Work to complete - A single number is the answer: the count of lines in the records that hold the word "named".

(Stored data entries)
++++
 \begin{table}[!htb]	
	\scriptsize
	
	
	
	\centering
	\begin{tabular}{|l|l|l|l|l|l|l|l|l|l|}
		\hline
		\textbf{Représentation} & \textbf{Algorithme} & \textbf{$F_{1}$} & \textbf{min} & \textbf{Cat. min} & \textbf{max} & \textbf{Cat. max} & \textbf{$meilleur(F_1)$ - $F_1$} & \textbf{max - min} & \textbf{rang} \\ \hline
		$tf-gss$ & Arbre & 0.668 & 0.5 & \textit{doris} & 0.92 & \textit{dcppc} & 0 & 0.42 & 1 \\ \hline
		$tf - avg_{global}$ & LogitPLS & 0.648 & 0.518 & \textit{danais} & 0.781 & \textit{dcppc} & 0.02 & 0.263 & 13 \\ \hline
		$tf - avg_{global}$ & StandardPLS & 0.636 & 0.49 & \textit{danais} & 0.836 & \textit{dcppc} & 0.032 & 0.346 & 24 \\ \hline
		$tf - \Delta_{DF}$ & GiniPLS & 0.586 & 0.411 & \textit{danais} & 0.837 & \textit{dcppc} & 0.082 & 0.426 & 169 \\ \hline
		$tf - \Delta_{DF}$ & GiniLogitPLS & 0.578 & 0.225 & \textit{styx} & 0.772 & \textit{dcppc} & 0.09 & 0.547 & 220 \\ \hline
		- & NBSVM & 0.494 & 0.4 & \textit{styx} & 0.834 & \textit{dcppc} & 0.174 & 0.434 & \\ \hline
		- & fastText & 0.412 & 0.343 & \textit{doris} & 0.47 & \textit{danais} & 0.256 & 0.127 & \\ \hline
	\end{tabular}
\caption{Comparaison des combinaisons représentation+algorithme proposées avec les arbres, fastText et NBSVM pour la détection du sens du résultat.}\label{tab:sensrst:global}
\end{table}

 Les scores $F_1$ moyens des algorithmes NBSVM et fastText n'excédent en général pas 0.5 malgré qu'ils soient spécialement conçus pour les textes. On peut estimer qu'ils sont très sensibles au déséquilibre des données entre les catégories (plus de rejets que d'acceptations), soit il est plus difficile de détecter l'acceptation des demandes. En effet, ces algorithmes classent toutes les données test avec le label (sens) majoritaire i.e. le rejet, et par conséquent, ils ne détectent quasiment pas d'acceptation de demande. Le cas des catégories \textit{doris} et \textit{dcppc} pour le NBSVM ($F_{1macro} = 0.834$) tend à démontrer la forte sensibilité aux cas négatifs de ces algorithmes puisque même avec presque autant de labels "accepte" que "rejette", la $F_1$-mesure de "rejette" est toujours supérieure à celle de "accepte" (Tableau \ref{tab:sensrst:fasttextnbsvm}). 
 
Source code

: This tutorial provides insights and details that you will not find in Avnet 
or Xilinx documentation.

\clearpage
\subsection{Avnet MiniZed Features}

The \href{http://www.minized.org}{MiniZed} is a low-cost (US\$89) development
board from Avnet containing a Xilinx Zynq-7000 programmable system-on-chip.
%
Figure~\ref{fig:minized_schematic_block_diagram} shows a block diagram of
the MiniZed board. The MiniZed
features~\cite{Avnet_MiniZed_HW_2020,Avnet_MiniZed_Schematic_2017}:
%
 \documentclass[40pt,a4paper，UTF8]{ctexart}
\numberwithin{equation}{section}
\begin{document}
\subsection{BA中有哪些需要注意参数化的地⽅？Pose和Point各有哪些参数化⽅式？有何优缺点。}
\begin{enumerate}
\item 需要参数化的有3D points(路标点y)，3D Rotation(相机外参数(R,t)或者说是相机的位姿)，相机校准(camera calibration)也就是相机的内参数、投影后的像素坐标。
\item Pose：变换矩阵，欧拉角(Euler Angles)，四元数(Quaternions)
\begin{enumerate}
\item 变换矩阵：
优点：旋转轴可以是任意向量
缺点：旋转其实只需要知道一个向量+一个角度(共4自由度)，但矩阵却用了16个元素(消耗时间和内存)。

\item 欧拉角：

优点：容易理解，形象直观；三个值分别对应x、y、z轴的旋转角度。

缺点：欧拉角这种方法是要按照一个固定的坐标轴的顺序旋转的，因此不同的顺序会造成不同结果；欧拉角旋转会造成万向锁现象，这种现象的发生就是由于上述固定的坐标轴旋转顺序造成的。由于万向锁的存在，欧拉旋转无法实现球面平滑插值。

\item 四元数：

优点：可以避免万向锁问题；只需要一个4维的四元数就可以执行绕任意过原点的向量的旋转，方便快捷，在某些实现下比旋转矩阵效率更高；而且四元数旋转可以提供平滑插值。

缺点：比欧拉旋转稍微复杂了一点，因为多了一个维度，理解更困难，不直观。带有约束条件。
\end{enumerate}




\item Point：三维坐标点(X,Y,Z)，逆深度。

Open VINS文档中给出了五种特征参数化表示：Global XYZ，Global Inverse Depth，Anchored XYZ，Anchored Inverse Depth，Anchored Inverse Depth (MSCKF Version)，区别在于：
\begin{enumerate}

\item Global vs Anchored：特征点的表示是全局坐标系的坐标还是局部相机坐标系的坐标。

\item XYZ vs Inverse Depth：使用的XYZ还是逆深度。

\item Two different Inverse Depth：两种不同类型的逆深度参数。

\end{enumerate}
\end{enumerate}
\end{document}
++++
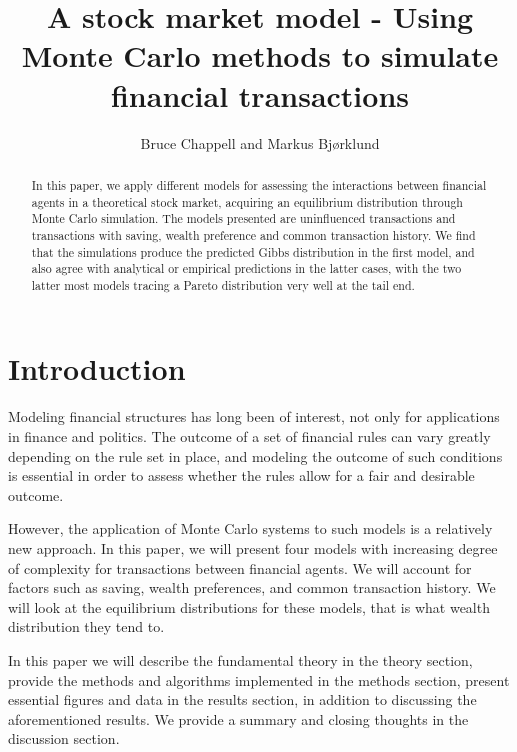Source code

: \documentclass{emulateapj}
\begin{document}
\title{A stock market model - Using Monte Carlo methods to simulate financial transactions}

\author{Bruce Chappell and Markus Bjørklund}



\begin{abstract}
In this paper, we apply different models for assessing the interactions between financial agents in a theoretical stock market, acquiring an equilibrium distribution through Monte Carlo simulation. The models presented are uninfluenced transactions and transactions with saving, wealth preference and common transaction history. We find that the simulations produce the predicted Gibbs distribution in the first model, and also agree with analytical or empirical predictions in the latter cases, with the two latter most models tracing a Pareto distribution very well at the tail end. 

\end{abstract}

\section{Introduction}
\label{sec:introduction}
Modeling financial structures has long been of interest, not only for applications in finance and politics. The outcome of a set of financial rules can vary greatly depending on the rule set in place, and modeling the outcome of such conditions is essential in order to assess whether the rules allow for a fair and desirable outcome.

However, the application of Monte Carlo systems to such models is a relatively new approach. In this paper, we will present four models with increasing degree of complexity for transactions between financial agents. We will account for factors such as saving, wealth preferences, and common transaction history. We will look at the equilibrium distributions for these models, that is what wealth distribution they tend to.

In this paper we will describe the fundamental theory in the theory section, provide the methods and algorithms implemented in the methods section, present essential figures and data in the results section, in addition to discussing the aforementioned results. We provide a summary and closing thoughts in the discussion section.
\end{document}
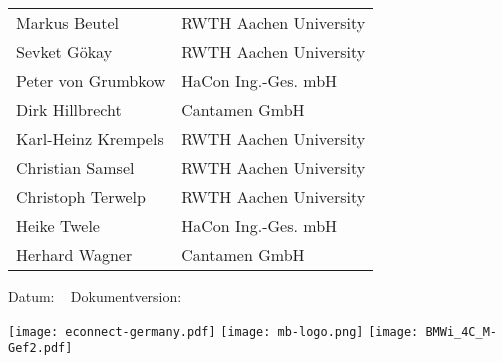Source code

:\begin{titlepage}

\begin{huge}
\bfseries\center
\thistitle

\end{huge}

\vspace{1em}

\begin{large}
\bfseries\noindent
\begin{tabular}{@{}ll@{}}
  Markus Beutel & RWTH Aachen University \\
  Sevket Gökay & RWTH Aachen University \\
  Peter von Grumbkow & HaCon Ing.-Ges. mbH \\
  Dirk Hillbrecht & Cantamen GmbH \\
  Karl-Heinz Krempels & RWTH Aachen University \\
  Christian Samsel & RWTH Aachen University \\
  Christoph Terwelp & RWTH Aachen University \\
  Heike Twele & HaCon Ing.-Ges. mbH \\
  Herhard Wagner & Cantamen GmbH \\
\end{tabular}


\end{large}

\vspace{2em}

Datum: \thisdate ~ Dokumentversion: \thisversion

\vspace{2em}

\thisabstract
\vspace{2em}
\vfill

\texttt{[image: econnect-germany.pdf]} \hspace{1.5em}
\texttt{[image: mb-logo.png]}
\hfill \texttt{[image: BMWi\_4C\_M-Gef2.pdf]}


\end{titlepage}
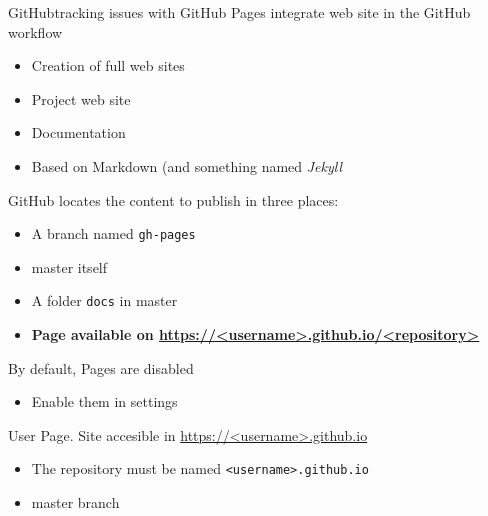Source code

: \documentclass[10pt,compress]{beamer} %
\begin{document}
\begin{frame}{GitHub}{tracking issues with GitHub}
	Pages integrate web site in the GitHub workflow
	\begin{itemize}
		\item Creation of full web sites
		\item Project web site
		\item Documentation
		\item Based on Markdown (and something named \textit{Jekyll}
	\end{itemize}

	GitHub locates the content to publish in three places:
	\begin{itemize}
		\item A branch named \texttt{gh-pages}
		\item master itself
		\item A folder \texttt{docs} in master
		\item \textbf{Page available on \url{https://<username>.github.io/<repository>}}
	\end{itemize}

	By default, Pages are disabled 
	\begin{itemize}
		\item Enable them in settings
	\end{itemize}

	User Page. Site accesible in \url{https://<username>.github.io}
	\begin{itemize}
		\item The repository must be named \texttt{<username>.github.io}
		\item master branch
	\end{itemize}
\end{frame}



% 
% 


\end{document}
++++
Task result - 3